A December 2014 Salon article, using statistics from an April, 2013 Brookings Institute report shed light on an increasingly-present paradox in the American economy – America’s next generation of workers prefers urban living, but jobs tend to be decentralized and located far from most region’s urban center.

The report found that from 2000 to 2007 the share of jobs located within two miles of a major urban area’s central business district declined 2%; and that by 2010, a nationwide average of 43% of jobs were located at least 10 miles from the CBD. Only 24% of jobs, meanwhile, were located within two miles of most regions’ primary downtown.

The pattern is more acute in Cincinnati than in most other metropolitan areas, where a robust urban turnaround has been taking place. Compared to the national average of 22.9%, only 17.7% of the region’s jobs were located within three miles of the CBD, which in Cincinnati’s case would also include Uptown. Furthermore, 52.8% of the region’s jobs, approximately 452,000, lie between 10 and 35 miles from downtown.

In the first decade of the new century, which was defined nationally by the huge job losses of the Great Recession, the Cincinnati region lost a total of 76,845 jobs. Of those, 67,122 were within 10 miles of the CBD. While total jobs declined 8.2%, the jobs within 10 to 35 miles of downtown Cincinnati increased 3.3%, with both other areas experiencing declines.

While these recent gains tend to buck the national trend, the Cincinnati region’s employment remains more sprawled than the average American metropolitan area.

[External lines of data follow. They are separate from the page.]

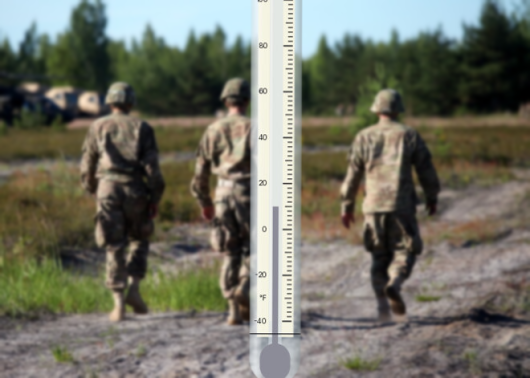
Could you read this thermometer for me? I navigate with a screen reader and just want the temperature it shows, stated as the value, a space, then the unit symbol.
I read 10 °F
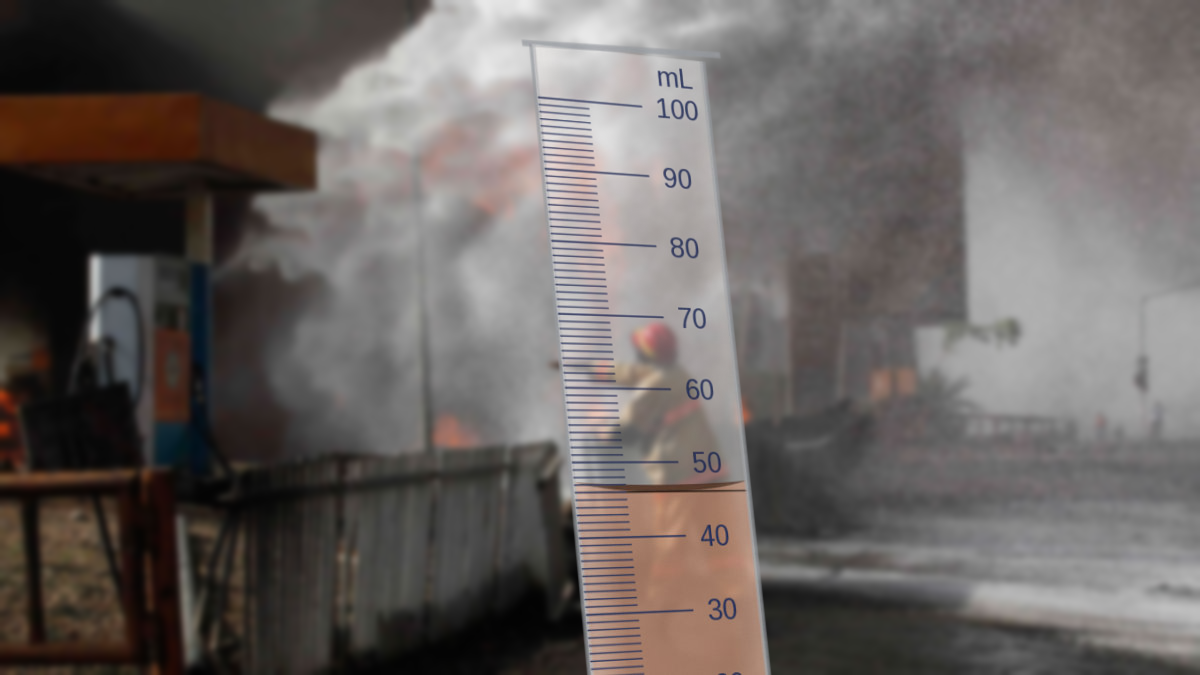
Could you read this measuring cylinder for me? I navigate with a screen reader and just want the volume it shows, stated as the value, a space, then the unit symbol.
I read 46 mL
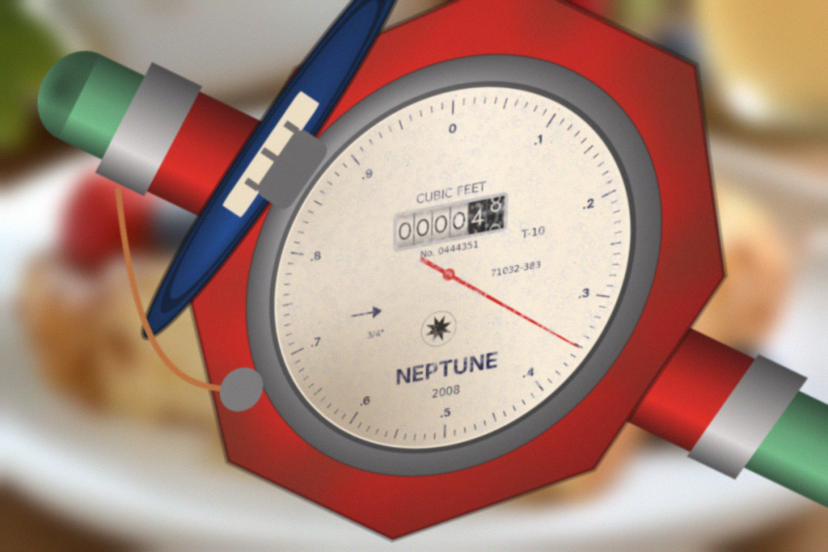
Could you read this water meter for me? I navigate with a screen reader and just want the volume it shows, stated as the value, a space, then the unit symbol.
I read 48.35 ft³
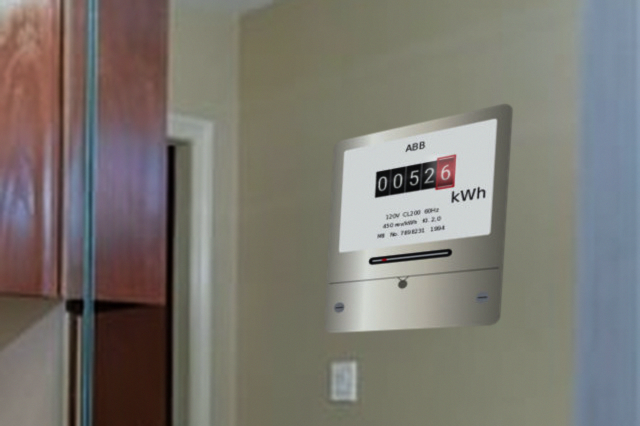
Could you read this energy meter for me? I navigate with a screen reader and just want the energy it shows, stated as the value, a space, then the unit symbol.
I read 52.6 kWh
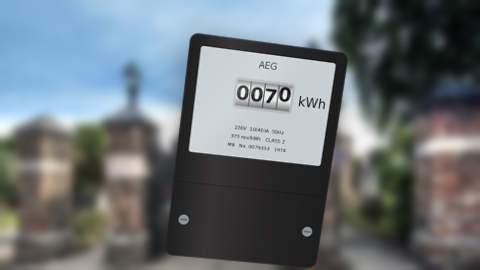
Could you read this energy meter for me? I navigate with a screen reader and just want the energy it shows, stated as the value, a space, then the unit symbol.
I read 70 kWh
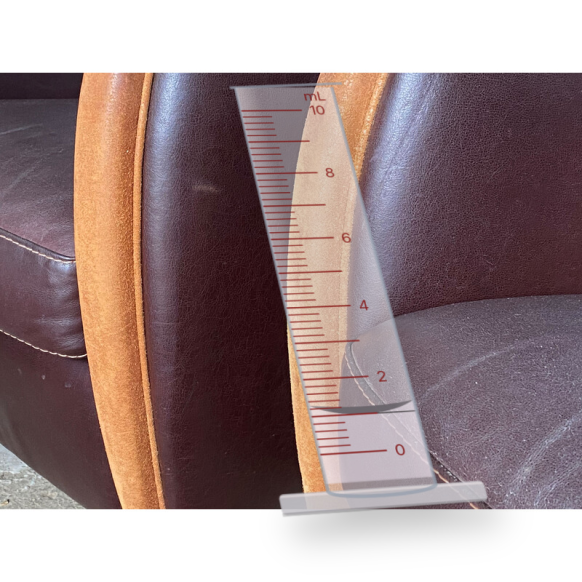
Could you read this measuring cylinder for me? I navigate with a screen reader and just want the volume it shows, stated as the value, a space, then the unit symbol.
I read 1 mL
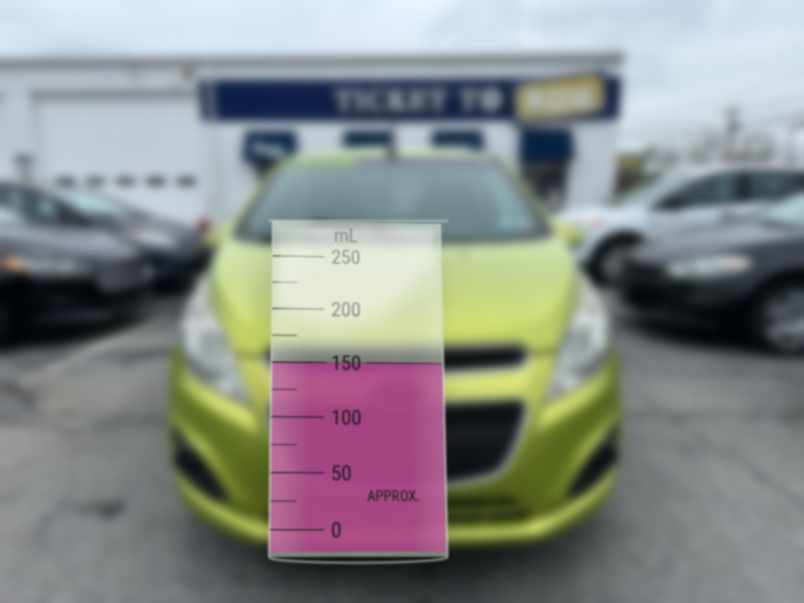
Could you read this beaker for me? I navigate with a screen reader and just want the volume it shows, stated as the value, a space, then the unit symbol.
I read 150 mL
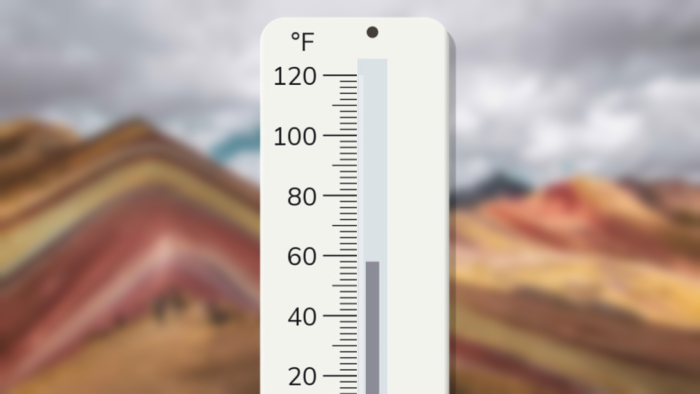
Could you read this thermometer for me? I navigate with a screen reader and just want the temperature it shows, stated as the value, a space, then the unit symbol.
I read 58 °F
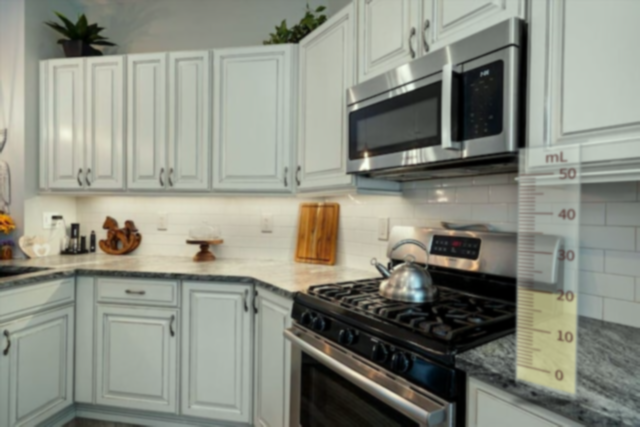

But while the region has fewer jobs than average within 10 miles its CBD, the Cincinnati region has more jobs within 10 to 35 miles than all but three Midwestern regions (Detroit – 77.4%, Chicago – 67.4%, St. Louis – 62.1%). Columbus and Cleveland come in at 35.4% and 46.5%, respectively.

What this seems to indicate is that Cincinnati has a lower reliance on jobs from manufacturing and agricultural industries than most of its Midwestern peers.

The Brookings Institute went on to find that the Great Recession stalled this trend across the board, as hard-hit industries like manufacturing and retail tend to be the most decentralized. Yet, from 2000 to 2010, 91 of the largest metropolitan areas in the nation saw the number of jobs within three miles of their CBD decline.

Washington, DC, which serves as a national economic outlier for its massive job and wage growth, was the only metropolitan area that saw downtown jobs rise as both a percentage and gross number.

Researchers say that the land-use and zoning policies of each metropolitan area affect the geographical characteristics of jobs within that area. While metropolitan areas with over 500,000 jobs tend to be more decentralized, large metropolitan regions like Chicago, Atlanta or Detroit include large secondary clusters of employment outside of their traditional downtown.

While talented young workers increasingly show their preference for walkable urban communities, jobs continue to decentralize throughout the United States. This distribution creates problems for the region in terms of building and maintaining infrastructure. It also does not bode well for more sprawled regions, like Cincinnati, in terms of being able to attract a new workforce to take the place of aging Baby Boomers.